Love of Power is the Demon of Men

From the totally awesome Nietzsche Family Circus, which pairs a random Nietzsche quote with a random Family Circus strip.
Nietzsche is right. Which is why, if you care about your happiness, you should try hard to diminish your taste for power.
3 Comments so far
Leave a reply





[…] [Via a blog called Happiness And Public Policy.] […]
I pretty much agree with your take on status, the array of hierarchies we can use to get ‘top dog’ status, the futility and arbitrariness of policy ‘remedies’. But moderation is the key to all things, and so I think there is some validity to the notion that potential mates are somewhat objectively ordered, and competition for them is zero-sum.

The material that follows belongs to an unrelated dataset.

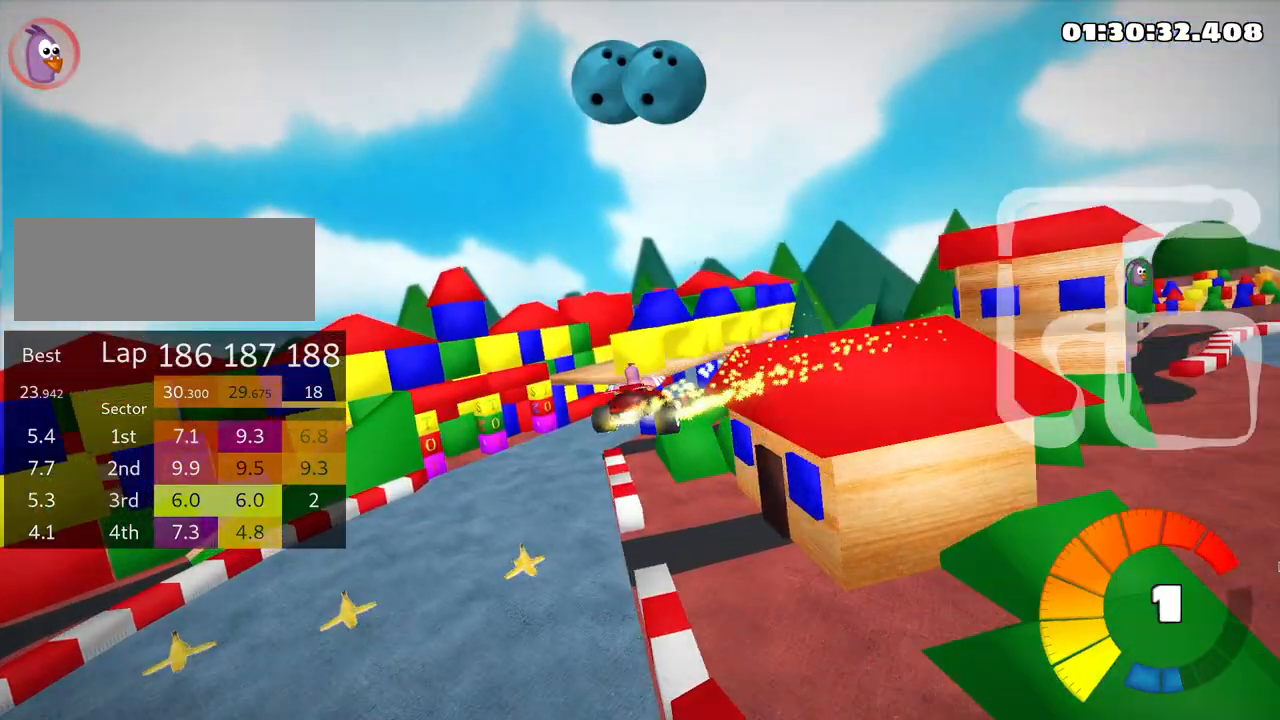
{"keys": ["right", "up"], "events": [[283, "skid", "up"]]}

But here’s a datapoint in favor of the importance of status, perhaps an implication you haven’t considered. I recently posted a paper on the SSRN Why Risk and Return are Uncorrelated: A Relative Status Approach where I noted that if you assume relative status is all that matters, you don’t get a risk-return relationship in equilibrium. I then discuss the literature which shows that this is a much better description of financial data than assuming risk and return are correlated.
I’m sure both status and absolute utility functions are at work, but that’s a messy hybrid. The pole that totally ignores status, has a large unmentioned elephant in the room: risk and return, as a rule, are not correlated.